David and I thought we had a proof that Grigorieff forcing with a stable ordered union ultrafilter is proper and $\omega^\omega$-bounding. This is, of course, impossible — and with this knowledge we could find the mistake in our proof. We still think that “morally” speaking there should be an analogue forcing for the union filter world. But that’s a different story.

6 thoughts on “Grigorieff forcing collapsing the continuum

  1. François

    That’s a neat argument! I always find situations like this where you only show that $cf(\mathfrak{c}^V) = \omega$ a little strange. Is there any hope to get a nice surjection from $\omega$ onto $\mathfrak{c}^V$?

    (There is a small typo where you have $2^\mathfrak{c}$ instead of $2^\omega$ or $\mathfrak{c}$.)

    Reply
    1. krautzberger Post author

      Well, Andreas thought of one when I talked to him about this but writing this post I felt it didn’t work (I’ll ask again).

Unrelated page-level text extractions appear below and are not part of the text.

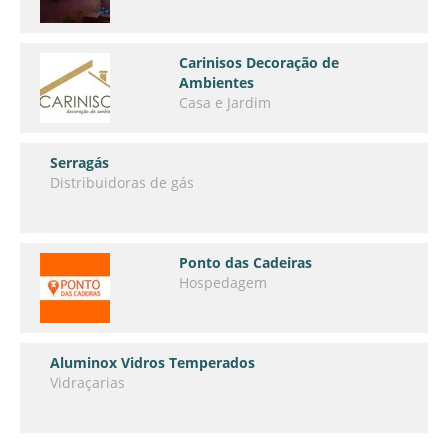
Carinisos Decoração de
Ambientes
Casa e Jardim
Serragás
Distribuidoras de gás
Ponto das Cadeiras
Hospedagem
Aluminox Vidros Temperados
Vidraçarias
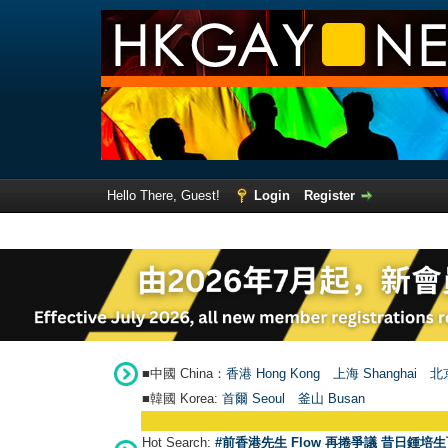
Hello There, Guest!
Login
Register
■中國 China：
香港 Hong Kong
上海 Shanghai
北京
■韓國 Korea:
首爾 Seou
l
釜山 Busan
Hot Search:
#前香港先生 Flow 再捲爭議 昔日鍾培生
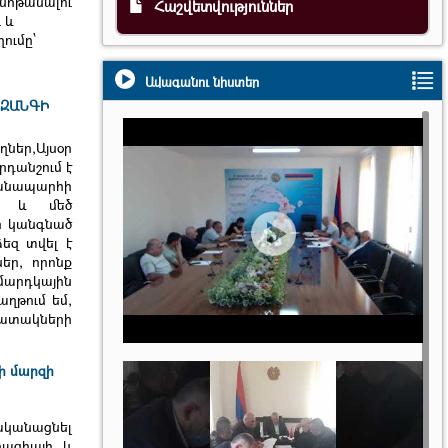
նոթանալու
Հաշվետվություններ
ւ և
ումը՝
Ավագանու նիստեր
 ԶԱՆԳԻ
ներ,Այսօր
րդանշում է
ճանապարհի
մբ և մեծ
օր կանգնած
ձեզ տվել է
ներ, որոնք
 մարդկային
աղթում եմ,
պատակների
ի մարզի
ականացնել
րացիայի և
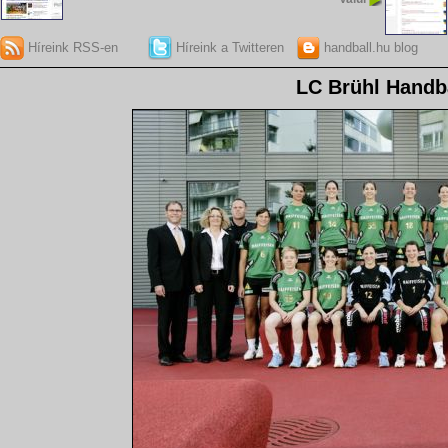
Híreink RSS-en
Híreink a Twitteren
handball.hu blog
LC Brühl Handb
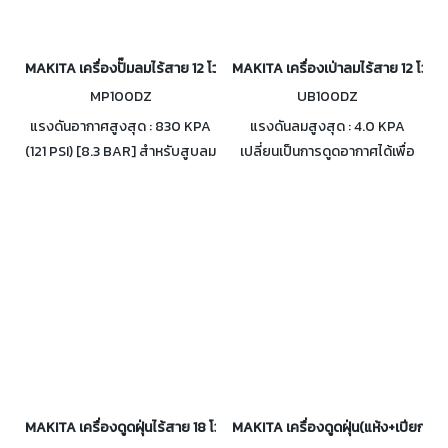
MAKITA เครื่องปั๊มลมไร้สาย 12 โวลต์ 8.3 บาร์ รุ่น MP100D
MAKITA เครื่องเป่าลมไร้สาย 12 โวลต์
MP100DZ
UB100DZ
แรงดันอากาศสูงสุด : 830 KPA
แรงดันลมสูงสุด : 4.0 KPA
(121 PSI) [8.3 BAR] สำหรับสูบลม
เปลี่ยนเป็นการดูดอากาศได้เพื่อ
ยางรถยนต์และจักรยาน ลูกบอล
ความคล่องตัวที่เพิ่มขึ้น ปรับระดับ
ฯลฯ เครื่องจะหยุดอัตโนมัติเมื่อถึง
ความเร็วได้ 3 ระดับ เพื่อการ
ความดันเป้าหมายที่ตั้งไว้
ควบคุมความเร็วที่เหมาะสมที่สุด
MAKITA เครื่องดูดฝุ่นไร้สาย 18 โวลต์ ถุงผ้าเก็บฝุ่น 500 มล. รุ่น DCL282
MAKITA เครื่องดูดฝุ่น(แห้ง+เปียก)-เป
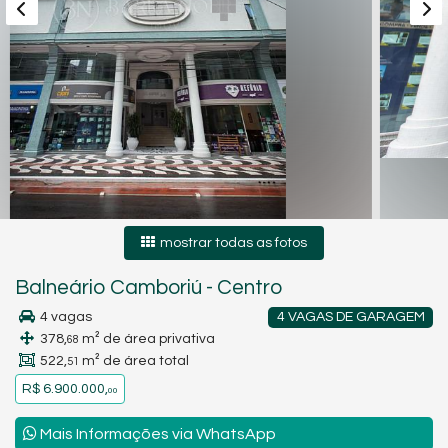
mostrar todas as fotos
Balneário Camboriú
-
Centro
4 vagas
4 VAGAS DE GARAGEM
378,
m² de área privativa
68
522,
m² de área total
51
R$ 6.900.000,
00
Mais Informações via WhatsApp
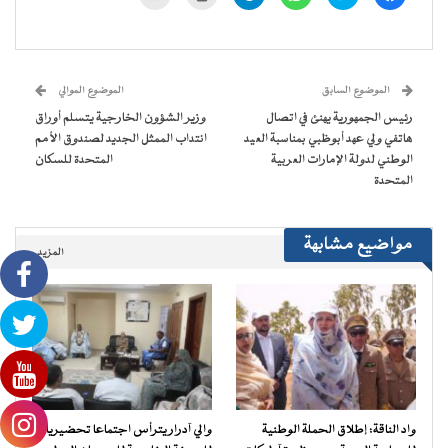
للمشاركة
للمشاركة
للمشاركة
للمشاركة
للطباعة
لإرسال
على
على
على
على
(فتح
رابط
فيسبوك
تويتر
WhatsApp
Telegram
في
عبر
(فتح
(فتح
(فتح
(فتح
نافذة
البريد
في
في
في
في
جديدة)
الإلكتروني
نافذة
نافذة
نافذة
نافذة
إلى
جديدة)
جديدة)
جديدة)
جديدة)
صديق
(فتح
الموضوع السابق
الموضوع الموالي
في
نافذة
رئيس الجمهورية يهنئ في اتصال
وزير الشؤون الخارجية يتسلم أوراق
جديدة)
هاتفي ولي عهد أبوظبي بمناسبة العيد
انتداب الممثل الجديد لصندوق الأمم
الوطني لدولة الإمارات العربية
المتحدة للسكان
المتحدة
مواضيع مشابهة
المزيد..
واد الناقة: إطلاق الحملة الوطنية
والي آدرار يترأس اجتماعا تحضيريا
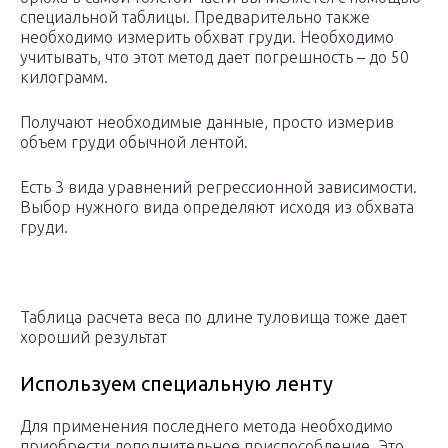
специальной таблицы. Предварительно также
необходимо измерить обхват груди. Необходимо
учитывать, что этот метод дает погрешность – до 50
килограмм.
Получают необходимые данные, просто измерив
объем груди обычной лентой.
Есть 3 вида уравнений регрессионной зависимости.
Выбор нужного вида определяют исходя из обхвата
груди.
Таблица расчета веса по длине туловища тоже дает
хороший результат
Используем специальную ленту
Для применения последнего метода необходимо
приобрести дополнительное приспособление. Это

      He wanted to enumerate $P(I_n) / fin$ instead of $P(I_n)$ but I didn’t see how this helps, i.e., I don’t see how $f$ can be extended to be equal mod fin to $A^n_\alpha$.

      (Thanks, I’ll fix the typo.)

      Reply
      1. François

        Right, that trick would work if you knew that $\dom(f) \cap I_n$ is finite for some $n$, but I don’t see why that would be the case…

        Reply
        1. krautzberger Post author

          Ah! I forgot to update this — Francois, Andreas fixed it. It’s not hard, really: instead of a regular enumeration just pick a map so that the power set of every infinite subset of $\omega$ has full range. Proceed as in the proof and after finding $n$, choose the subset with number $\alpha$.

          Reply
          1. krautzberger Post author

            Surjective range. Inductively build a map $P(\mathbb{N}) \rightarrow \mathfrak{c}$ in such a way that for every infinite $A \subseteq \mathbb{N}$, we get that the restriction of our map to $P(A)$ is still surjective.

            Then we can use the above argument: as before we find an $I_n$ where our condition has left out an infinite set. Now pick from the power set of that infinite set a suitable candidate for $\alpha$ — done.

            Does that make more sense?